Я закричал и бросился на него, сосредоточив в руках всю силу бурлившего во мне гнева. Он неожиданно легко опрокинулся навзничь. Я сорвал с него очки и несколько раз ударил по лицу, потом вцепился ему в шею и начал душить. Надо было с двух сторон надавить большими пальцами на сонную артерию и жать изо всех сил — этому приёму меня когда-то научил Мацукава. Брат был куда сильнее меня, я боялся, что он вскочит на ноги, — тогда мне наверняка конец. Однако он только беспомощно бился в моих руках. Глядя на его безобразное лицо, побагровевшее и исказившееся от страха и боли, с отвращением ощущая под пальцами скользкие мышцы его шеи, я решил, что убью его. До этого я несколько раз пытался покончить с собой.
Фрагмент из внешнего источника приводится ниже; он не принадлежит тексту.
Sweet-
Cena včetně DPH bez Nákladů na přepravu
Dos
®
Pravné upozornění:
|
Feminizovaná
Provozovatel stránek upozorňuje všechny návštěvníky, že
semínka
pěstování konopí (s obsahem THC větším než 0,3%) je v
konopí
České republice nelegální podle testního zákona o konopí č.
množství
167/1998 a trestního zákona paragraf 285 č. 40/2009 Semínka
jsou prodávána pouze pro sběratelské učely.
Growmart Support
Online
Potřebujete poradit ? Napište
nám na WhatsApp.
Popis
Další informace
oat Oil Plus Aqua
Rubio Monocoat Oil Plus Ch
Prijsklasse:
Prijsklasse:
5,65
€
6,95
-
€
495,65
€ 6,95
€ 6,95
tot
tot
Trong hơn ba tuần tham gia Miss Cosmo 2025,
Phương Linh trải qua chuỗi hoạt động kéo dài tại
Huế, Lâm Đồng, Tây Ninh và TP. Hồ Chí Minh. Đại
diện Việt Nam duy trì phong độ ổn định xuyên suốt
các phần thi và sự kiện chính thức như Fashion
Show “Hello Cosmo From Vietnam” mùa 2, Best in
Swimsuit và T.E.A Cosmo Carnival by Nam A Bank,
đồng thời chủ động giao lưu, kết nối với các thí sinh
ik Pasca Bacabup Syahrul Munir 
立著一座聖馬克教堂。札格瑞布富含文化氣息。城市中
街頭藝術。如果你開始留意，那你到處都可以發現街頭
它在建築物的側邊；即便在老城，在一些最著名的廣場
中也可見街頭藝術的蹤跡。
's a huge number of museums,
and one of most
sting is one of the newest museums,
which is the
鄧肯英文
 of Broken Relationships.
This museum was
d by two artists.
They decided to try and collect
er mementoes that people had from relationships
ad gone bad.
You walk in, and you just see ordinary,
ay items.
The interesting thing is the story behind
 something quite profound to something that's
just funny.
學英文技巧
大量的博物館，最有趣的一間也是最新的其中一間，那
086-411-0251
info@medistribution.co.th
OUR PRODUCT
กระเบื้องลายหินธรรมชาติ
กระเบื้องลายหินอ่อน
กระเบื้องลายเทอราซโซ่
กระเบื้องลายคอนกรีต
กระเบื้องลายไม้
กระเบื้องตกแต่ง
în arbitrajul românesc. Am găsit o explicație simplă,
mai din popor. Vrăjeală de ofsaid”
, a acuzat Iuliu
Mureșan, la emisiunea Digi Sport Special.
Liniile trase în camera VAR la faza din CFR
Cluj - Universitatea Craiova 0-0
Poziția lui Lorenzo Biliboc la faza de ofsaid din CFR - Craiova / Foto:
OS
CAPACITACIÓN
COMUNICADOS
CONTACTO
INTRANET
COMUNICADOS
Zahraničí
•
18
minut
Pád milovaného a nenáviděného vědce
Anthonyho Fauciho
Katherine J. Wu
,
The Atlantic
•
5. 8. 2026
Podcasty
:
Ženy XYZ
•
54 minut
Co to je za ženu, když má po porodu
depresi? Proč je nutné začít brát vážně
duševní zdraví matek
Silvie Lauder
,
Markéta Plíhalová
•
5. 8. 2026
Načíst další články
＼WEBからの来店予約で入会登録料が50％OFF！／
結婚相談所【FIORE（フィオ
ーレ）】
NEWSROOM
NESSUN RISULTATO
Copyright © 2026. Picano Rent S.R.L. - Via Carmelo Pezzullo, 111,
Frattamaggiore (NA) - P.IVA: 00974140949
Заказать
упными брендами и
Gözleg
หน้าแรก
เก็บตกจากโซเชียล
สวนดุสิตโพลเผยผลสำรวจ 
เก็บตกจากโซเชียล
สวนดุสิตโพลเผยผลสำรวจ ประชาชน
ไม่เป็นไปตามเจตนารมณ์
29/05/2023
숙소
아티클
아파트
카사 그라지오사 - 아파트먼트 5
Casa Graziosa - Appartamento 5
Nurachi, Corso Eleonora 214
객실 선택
Теперь я понял свою ошибку. Прежде всего надо было убить его. Мою грудь, горло, руки словно опалило расплавленным металлом. Я хотел убить этого человека, и у меня было достаточно сил, ненависти и отваги, чтобы сделать это.
— Подохни, сволочь, подохни! — кричал я.
— Прекрати, Такэо, остановись, ну пожалуйста, — услышал я голос матери. Она вцепилась в меня, и в конце концов ей удалось оторвать меня от Икуо. Так что в тот раз мне так и не удалось стать убийцей.